Shortly after Papandreou took office in October, his socialist government revealed that Greece's finances were in far worse shape than the previous government had let on. The 2009 deficit was nearly 13% of GDP, more than four times the euro zone's 3% limit. The European Commission blasted Greece for the faulty stats, and ratings agencies downgraded Greek debt, sending yields on government bonds skyrocketing. Over the past two months, as fears have grown that Greece's poisonous finances could infect the rest of Europe, the euro has slipped by almost 7% against the dollar. The Greek crisis is proving to be a crucial test for the long-term viability of Europe's common currency itself. Nouriel Roubini, one of the economists who predicted the global financial crisis, and his colleague Arnab Das argued in a Feb. 3 opinion piece for the Financial Times that unless Europe works out some formal rules to deal with individual states' problems, "doubts about EMU [Economic and Monetary Union] sustainability will return in every downturn. Sooner or later these doubts will be validated."

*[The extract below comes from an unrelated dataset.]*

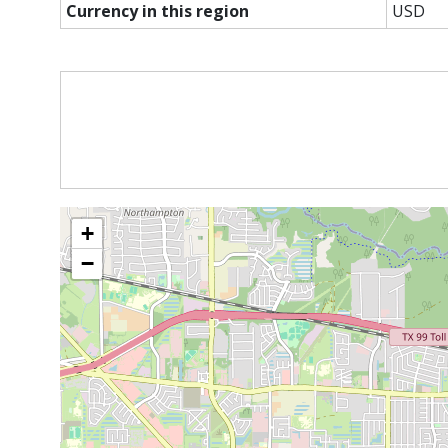
Currency in this region
USD
+
−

Athens has scrambled to calm jittery investors and skeptical European Union partners that it can clean up its mess without any assistance. In mid-January the Papandreou government, which has to raise $75 billion to close its gaping fiscal shortfall, announced an ambitious three-year austerity plan to reduce the deficit to 2% of output by 2013. "Greece is playing by the euro zone's rules and it will put its house in order," Greek Finance Minister George Papaconstantinou tells TIME. "To borrow words from an ad: Watch this space."
Problem is, though, the markets are finding it tough to trust Athens. At the World Economic Forum in Davos rumors swirled despite assurances to the contrary by Greek and E.U. officials that Greece was on the brink of a default and would need a bailout from Brussels or the International Monetary Fund (IMF) or even get booted out of the E.U. altogether. "If any other country was making the kinds of adjustments that we are, it would be applauded," says Papaconstantinou. "In our case, they are not sure we are actually doing it."

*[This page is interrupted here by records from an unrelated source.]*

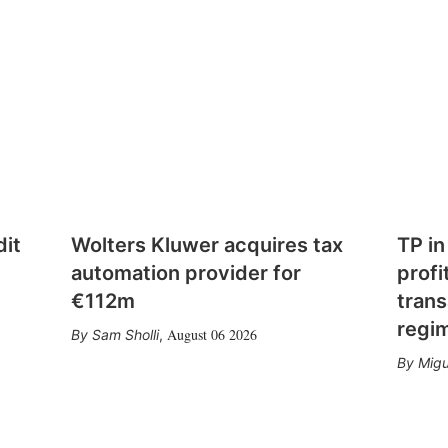
dit
Wolters Kluwer acquires tax
TP in
automation provider for
profi
€112m
trans
regi
August 06 2026
Sam Sholli
,
Migu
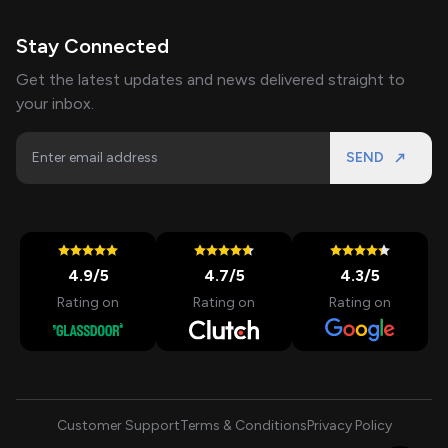
Stay Connected
Get the latest updates and news delivered straight to
your inbox.
SEND
4.9
/5
4.7
/5
4.3
/5
Rating on
Rating on
Rating on
Customer Support
Terms & Conditions
Privacy Policy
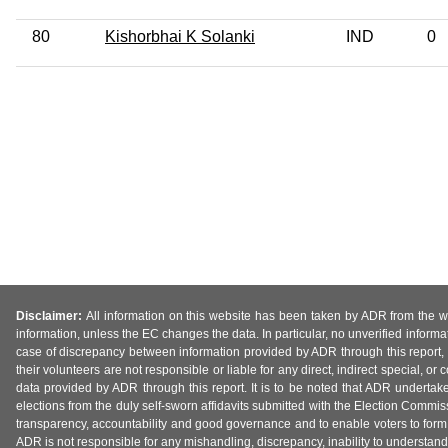
80
Kishorbhai K Solanki
IND
0
Disclaimer:
All information on this website has been taken by ADR from the web
information, unless the EC changes the data. In particular, no unverified informa
case of discrepancy between information provided by ADR through this report, 
their volunteers are not responsible or liable for any direct, indirect special,
data provided by ADR through this report. It is to be noted that ADR undertak
elections from the duly self-sworn affidavits submitted with the Election Commiss
transparency, accountability and good governance and to enable voters to form 
ADR is not responsible for any mishandling, discrepancy, inability to understand, m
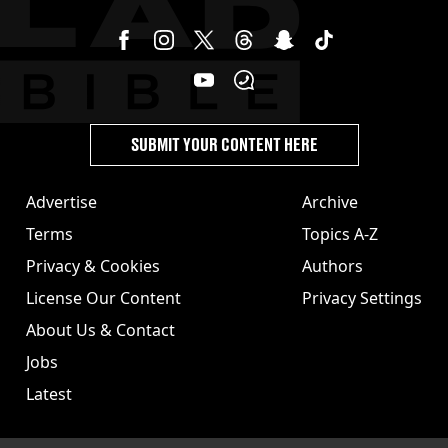
SUBMIT YOUR CONTENT HERE
Advertise
Archive
Terms
Topics A-Z
Privacy & Cookies
Authors
License Our Content
Privacy Settings
About Us & Contact
Jobs
Latest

The sense of urgency may finally be hitting home. "Greeks have realized, in the last 40 days, that this is no joke," says Eftichios Vassilakis, vice chairman of Aegean Airlines, Greece's largest air carrier. "We are at a critical moment. Some like to say that Greeks respond best when we're at the edge of the cliff. Well, we're definitely at the edge of the cliff." Some Greek business leaders hope that the medicine, though bitter, will produce a healthier economy. "The crisis was inevitable," says Ioannis Kamatakis, CEO of MLS Multimedia, a technology company that produces GPS systems and translation software. "It represents a unique opportunity for Greece to turn the page."

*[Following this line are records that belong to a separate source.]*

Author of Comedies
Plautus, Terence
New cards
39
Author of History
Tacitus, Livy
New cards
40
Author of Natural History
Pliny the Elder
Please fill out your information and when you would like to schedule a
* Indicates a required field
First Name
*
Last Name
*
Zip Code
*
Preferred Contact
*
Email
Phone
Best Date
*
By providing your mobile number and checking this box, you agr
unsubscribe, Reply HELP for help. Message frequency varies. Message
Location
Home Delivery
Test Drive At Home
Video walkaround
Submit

Still, Greeks are bracing for the coming pain. With the economy already in recession, firms are trying to figure out how to survive until the crunch is over. Projects have been put on hold and credit is tight. Many are likely to lose their jobs, while budget cuts and tax hikes will further dampen the economy. "Everything is frozen," says financier Paul Papadopoulos. "It's a wait-and-see scenario."
Most Greeks agree that the tax system (see following story) and the bloated public sector, nicknamed "the country's sickest patient," are at the root of Greece's current problems. In a country of 11 million people, almost 850,000 workers are employed by the state, which means they receive 14 monthly paychecks instead of 12. Many enjoy a work day that runs from 7:30 a.m. to 2:30 p.m. "The state must change the mentality of the public employee," says one investor and economist, Timos Mellisaris, who calls Greece's public sector "the last communist frontier." Greeks like to point out that the state started to put on serious weight in the early 1980s when the current Prime Minister's father Andreas, who would dominate Greek politics for the next 15 years, first swept into office. "The state has an irrational control of the economy," says Yannis Stournaras, director of research for the Foundation for Economic and Industrial Research, a nonprofit, independent think tank. "We need nothing less than a revolution in the public sector."
According to an 80-page finance-ministry plan released on Jan. 15, that revolution will reduce spending by cutting operating expenses by 10% and freezing wages and new hiring. The plan also calls for an improved tax-collection system and the creation of an independent statistics service, which should make it harder for officials to manipulate data. Parliament has passed a 20% tax on alcohol and tobacco, and other tax hikes are rumored. This worries executives like Doros Constantinou, the CEO of Coca-Cola Hellenic, which sells soft drinks in 28 countries. "An increase in taxes will have an impact on disposable income," he says. "That's not a good thing."